Shares for Foxconn, a manufacturing company that makes smartphones for disgraced technology company Huawei, jumped 1.6% Monday in Taiwan. Foxconn Industrial Internet, a subsidiary that partners with Huawei, rose to the maximum daily limit of 10% Monday in Shanghai, CNN Business reported Monday.

Trump and Xiping met to discuss trade between the U.S. and China at the G-20 Summit in Osaka, Japan, over the weekend after Trump threatened to implement additional U.S. tariffs on $300 billion worth of Chinese imports and duties of up to 25% on remaining untaxed Chinese goods if Xi refused a discussion.

The president then revealed on Saturday at the summit that “U.S. companies can sell their equipment to Huawei” in an attempt to ease trade tension between the U.S. and China.

https://twitter.com/tictoc/status/1144866814750425088?ref_src=twsrc%5Etfw

Other companies that partner with Huawei also saw shares rise, including Chinese optical firm company Ningbo Exciton Technology, which gained 5.4%; contract chipmaker TSMC, which gained 4%; and chipmaker Unisplendour, which gained 6.4%.

American companies that supply material to Huawei, such as Intel (INTC), Qualcomm (QCOM), Broadcom (AVGO) and Micron (MICR), also saw shares rise in premarket trading.

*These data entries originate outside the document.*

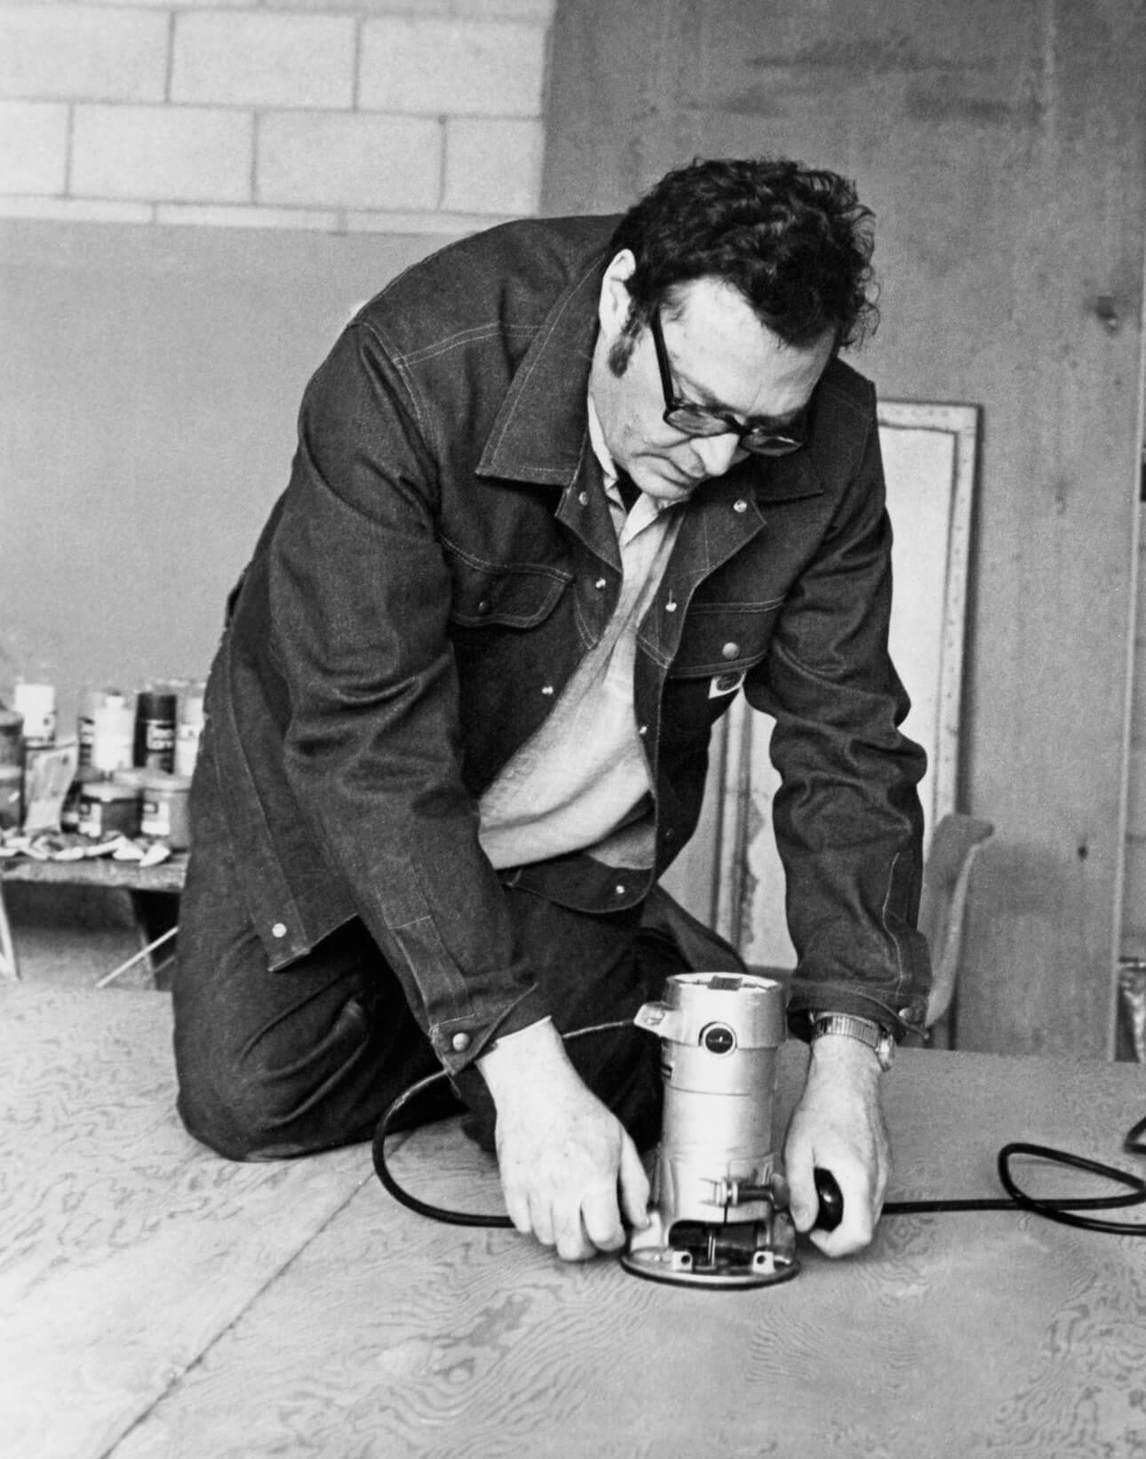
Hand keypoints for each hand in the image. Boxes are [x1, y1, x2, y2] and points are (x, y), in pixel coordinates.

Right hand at [477, 1019, 649, 1260]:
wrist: (536, 1089)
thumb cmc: (578, 1110)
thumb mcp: (621, 1141)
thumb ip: (635, 1185)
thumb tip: (640, 1217)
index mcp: (594, 1179)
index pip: (605, 1236)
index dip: (614, 1241)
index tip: (615, 1232)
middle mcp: (562, 1189)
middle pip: (572, 1248)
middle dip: (588, 1247)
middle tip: (593, 1234)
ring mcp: (534, 1190)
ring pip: (547, 1239)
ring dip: (562, 1234)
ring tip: (570, 1215)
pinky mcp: (512, 1186)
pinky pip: (522, 1224)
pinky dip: (535, 1223)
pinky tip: (546, 1206)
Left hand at [783, 1034, 890, 1256]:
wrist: (846, 1077)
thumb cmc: (824, 1105)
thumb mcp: (798, 1150)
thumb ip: (800, 1192)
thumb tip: (803, 1221)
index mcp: (859, 1179)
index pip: (859, 1235)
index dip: (834, 1245)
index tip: (814, 1232)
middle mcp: (878, 1178)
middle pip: (866, 1227)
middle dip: (837, 1231)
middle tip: (812, 1216)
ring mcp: (885, 1170)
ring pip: (871, 1212)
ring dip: (845, 1214)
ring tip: (819, 1193)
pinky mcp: (885, 1162)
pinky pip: (872, 1193)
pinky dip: (853, 1197)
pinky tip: (832, 1177)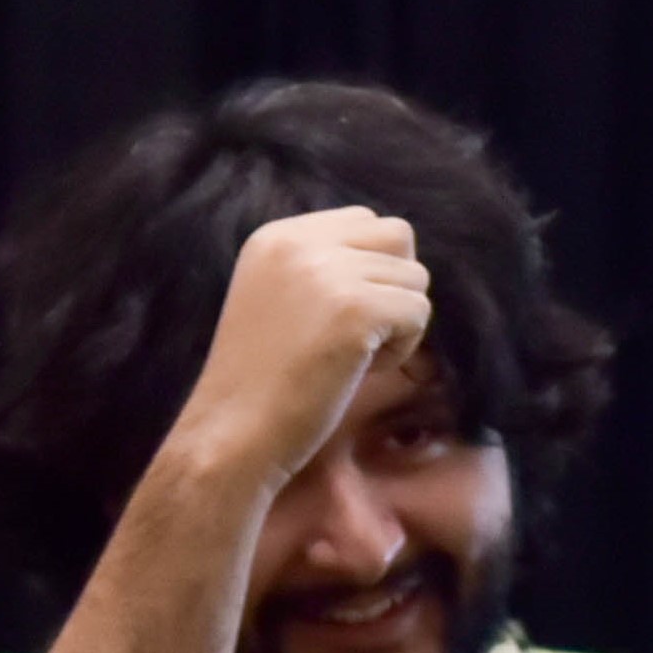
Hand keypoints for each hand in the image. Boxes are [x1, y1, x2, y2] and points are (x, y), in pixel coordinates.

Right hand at [166, 207, 432, 492]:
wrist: (234, 432)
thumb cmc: (260, 380)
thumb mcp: (276, 296)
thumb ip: (321, 266)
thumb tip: (396, 259)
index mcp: (276, 236)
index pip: (363, 220)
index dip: (369, 269)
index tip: (335, 313)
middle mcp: (298, 242)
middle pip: (397, 236)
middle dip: (392, 284)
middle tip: (355, 332)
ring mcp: (327, 273)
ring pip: (414, 278)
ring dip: (397, 320)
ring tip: (351, 354)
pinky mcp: (355, 310)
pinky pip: (418, 312)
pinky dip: (401, 348)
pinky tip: (358, 368)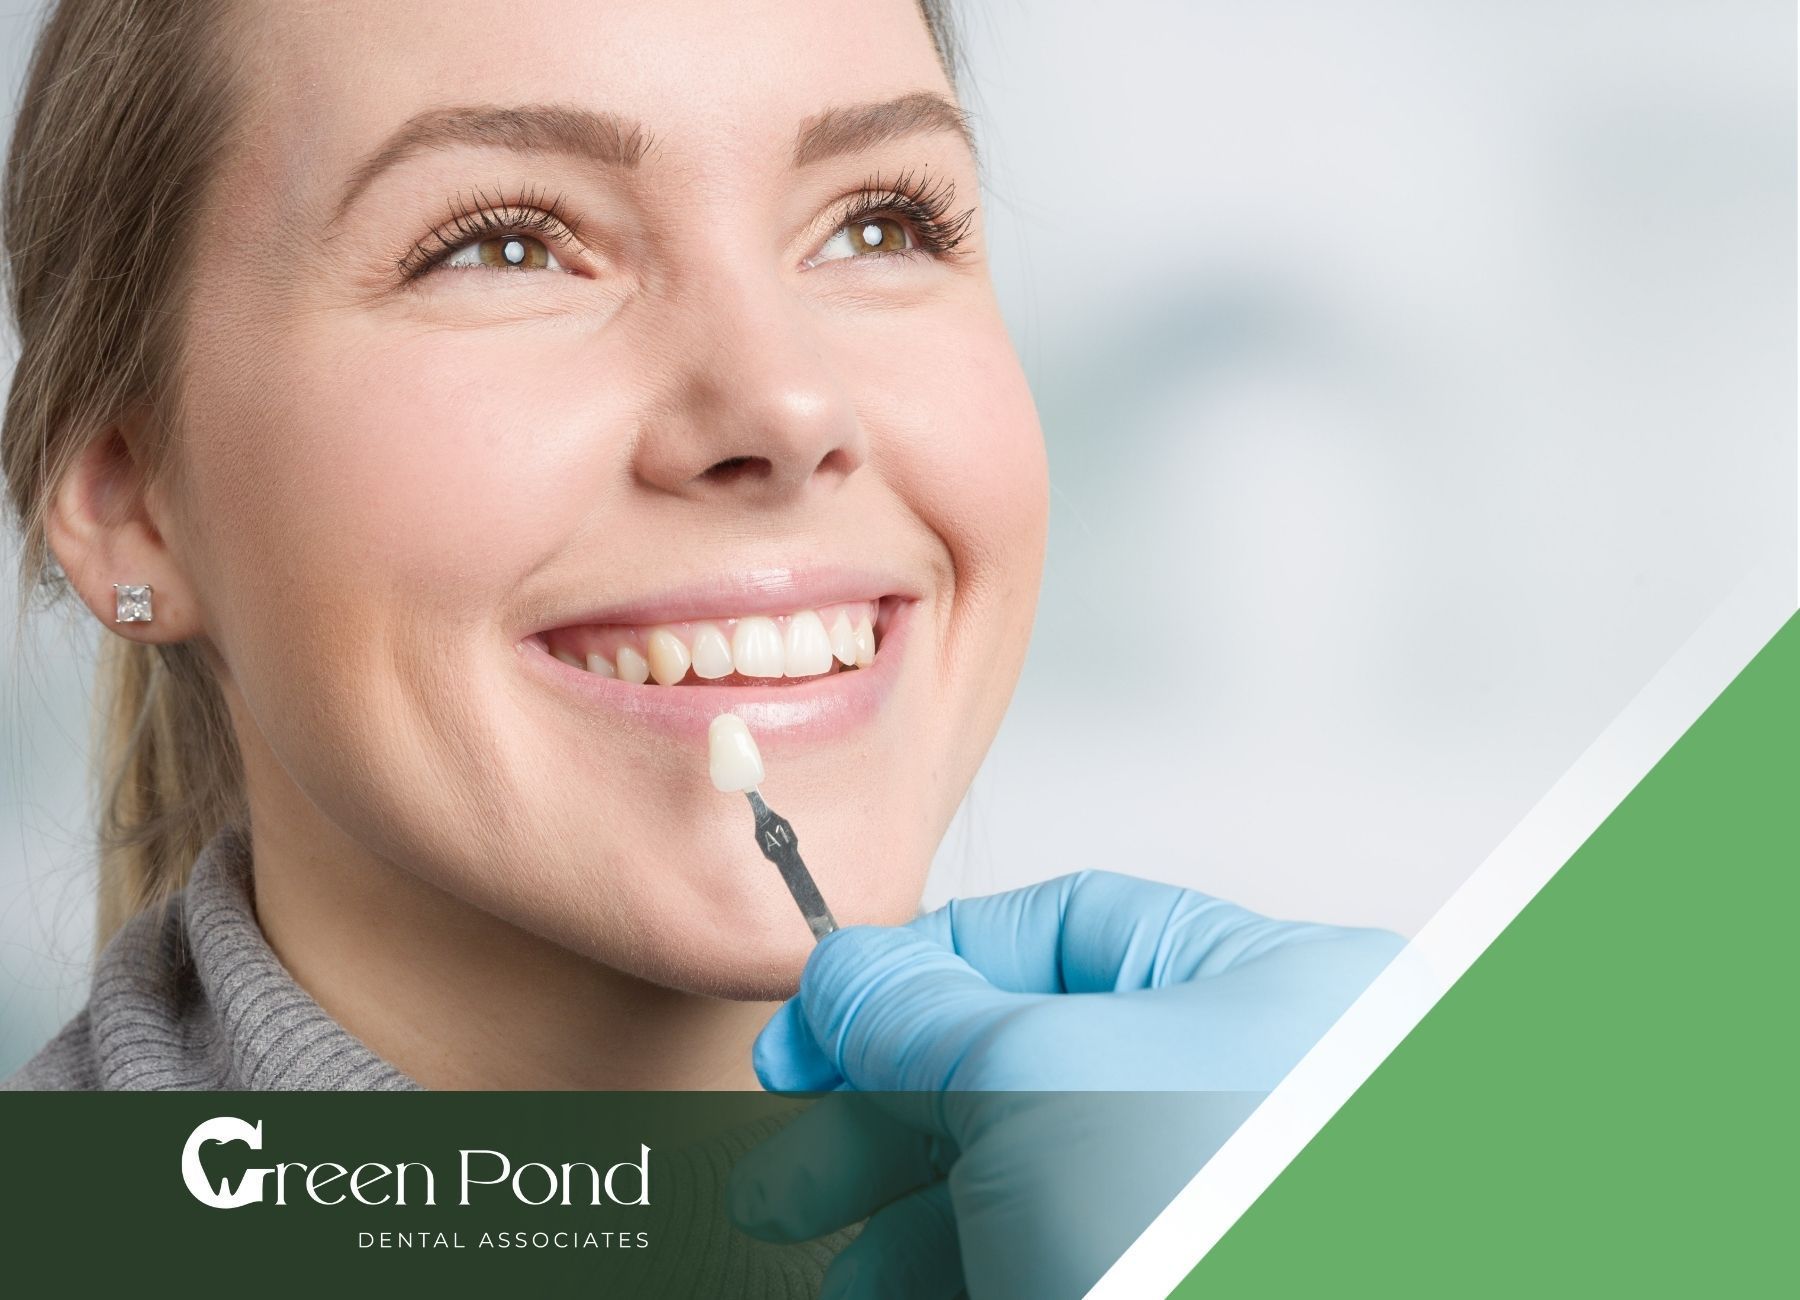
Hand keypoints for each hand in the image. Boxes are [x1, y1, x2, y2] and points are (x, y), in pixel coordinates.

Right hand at [730, 870, 1403, 1298]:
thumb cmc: (1206, 1247)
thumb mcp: (1028, 1078)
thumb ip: (917, 1009)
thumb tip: (850, 972)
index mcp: (1272, 988)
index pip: (1065, 925)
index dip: (921, 966)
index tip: (816, 1020)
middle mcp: (1258, 1086)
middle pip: (1026, 1058)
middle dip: (885, 1114)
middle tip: (788, 1166)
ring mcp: (1219, 1198)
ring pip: (1030, 1175)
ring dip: (907, 1218)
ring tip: (843, 1275)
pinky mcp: (1177, 1276)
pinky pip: (1051, 1249)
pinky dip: (959, 1268)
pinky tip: (889, 1297)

The Dow (INDU) was up 1.1%, and the Nasdaq (COMP) rose 1.7%. The S&P 500 (INX) gained 1.2%, according to CNN Business.

Google, too, will see a boost since the agreement was made because it can sell its Android license to the smartphone developer.

Major European stocks also saw some growth. Britain’s Financial Times-Stock Exchange 100 (UKX) and France’s CAC 40 (CAC40) rose by about 1%, and Germany’s DAX (DAX) gained 1.6%.

“Financial markets are showing their relief,” Brock Silvers, managing director of China-based private equity firm Kaiyuan Capital, told Bloomberg. “Equities are up broadly, and Huawei suppliers, in particular, are showing renewed confidence. … Celebration may be premature, as Trump can easily reinstate his Huawei ban should trade talks falter. While both parties clearly want a deal, we’ve yet to see any evidence that remaining issues are any closer to be resolved.”

Trump signed an executive order to ban U.S. Huawei sales in May due to national security concerns after the U.S. Department of Justice charged the company for bank fraud, wire fraud and violating Iran sanctions. Huawei CEO Ren Zhengfei said the blacklisting move would cost the company $30 billion in revenue.